Professional sellers of various products and services use a number of passive and active hard sell tactics to persuade buyers to part with their money, and even put up the price after the fact:
- “That offer is only available until close of business today”
- “This is the last one we have in stock, and we don’t know when the next orders arrive”
- “Calling Mr Otis”*
- “We have three other buyers”
- “While stocks last”
- And many more
So a few weeks ago I wrote here about the high prices for which tech companies tend to be sold. A précis: Twitch is a company which provides live views of gamers’ screens to people that are interested in such things. Google was a talking a $1B deal. I asked about the price of a company that was making no money, and provided some suggestions as to why it would be sold so high.

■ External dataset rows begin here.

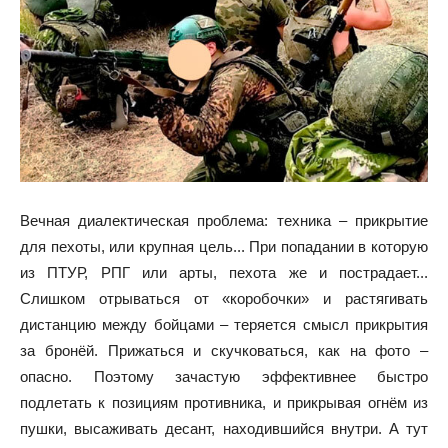
Вечная диалектическая проблема: техника – прикрытие
для пехоты, или крупная цель... При попадании в которую
из ПТУР, РПГ или арты, пехота же и пострадает...
Слишком отрываться от «коробочки» и растягивать
дистанцию между бойцами – теряется смысл прикрытия
за бронёй. Прижаться и скучковаться, как на фото –
опасно. Поэтому зачастую эффективнее быстро
подлетать к позициям противника, и прикрывая огнём из
пушки, высаживать десант, находившийся внутри. А тут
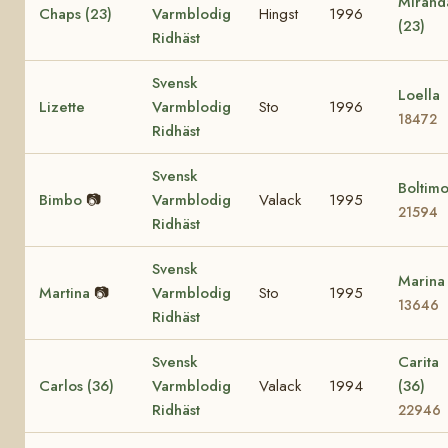
Mirand
Chaps (23)
Varmblodig
Hingst
1996
(23)
Ridhäst
Svensk
Loella
Lizette
Varmblodig
Sto
1996
18472
Ridhäst
Svensk
Boltim
Bimbo
📷
Varmblodig
Valack
1995
21594
Ridhäst
Svensk
Marina
Martina
📷
Varmblodig
Sto
1995
13646
Ridhäst
Svensk
Carita
Carlos (36)
Varmblodig
Valack
1994
(36)
Ridhäst
22946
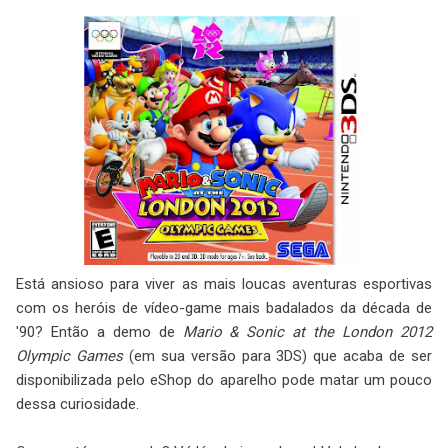
Está ansioso para viver as mais loucas aventuras esportivas
com os heróis de vídeo-game mais badalados da década de
'90? Então a demo de
Mario & Sonic at the London 2012
Olympic Games
(em sua versão para 3DS) que acaba de ser
disponibilizada pelo eShop do aparelho pode matar um pouco
dessa curiosidade.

Suddenly, enter stage left: Amazon, paying $970M cash for the business. It appears that Google may have walked away to avoid anti trust investigations. Perhaps Google was only prepared to pay with their own sky high stock in overcooked shareprice markets.
Whichever way, Amazon blinked because it really needs more revenue (and is ditching Google adverts from its own site in favour of Amazon’s own brand of click through advertising.)
In the new paradigm which Google, Apple, Microsoft and Amazon have created, there will be many more similar deals in the future, as they all seek to either position themselves in line or ahead of the others, or try to take potential competitors out of the mix.
With respect Dear Reader, I suggest that your business is probably not worth this sort of money. But the underlying principles are similar when it comes to selling it one day:
- You need to have options
- You need to create competition between prospective buyers
- You need to know what the realistic value of your business is
- You need to understand your buyers’ motivation
- You need to be able to negotiate without blinking (or twitching)
Understand the thinking of the business buyers, and your eventual buyer may start the process on the backfoot, without even knowing it. Preparing your business well in advance for the eventual deal will nail the deal down.
* “Mr Otis” was a technique used by motor car salesmen in the USA. A now relaxed buyer would settle back in his chair after signing the papers to trade in his old car. He would mention that the next best trade in offer was substantially lower (by $2,000, say). The salesman would wait a minute or so, shuffle the papers, look for his stapler, then say: “We just need to get this signed off by Mr Otis”. He would call his manager on the phone, and say: “Mr Otis, won’t you please come down and meet Mr Buyer?” Being called “Mr Otis” was the manager’s cue for objecting to the offer on the trade in. Of course by that time the buyer was so emotionally invested in the deal, that he could never back out, and he would quickly agree to the lower trade in value. – Lesson 25 in Harvey Mackay’s Swim With The Sharks Without Being Eaten Alive.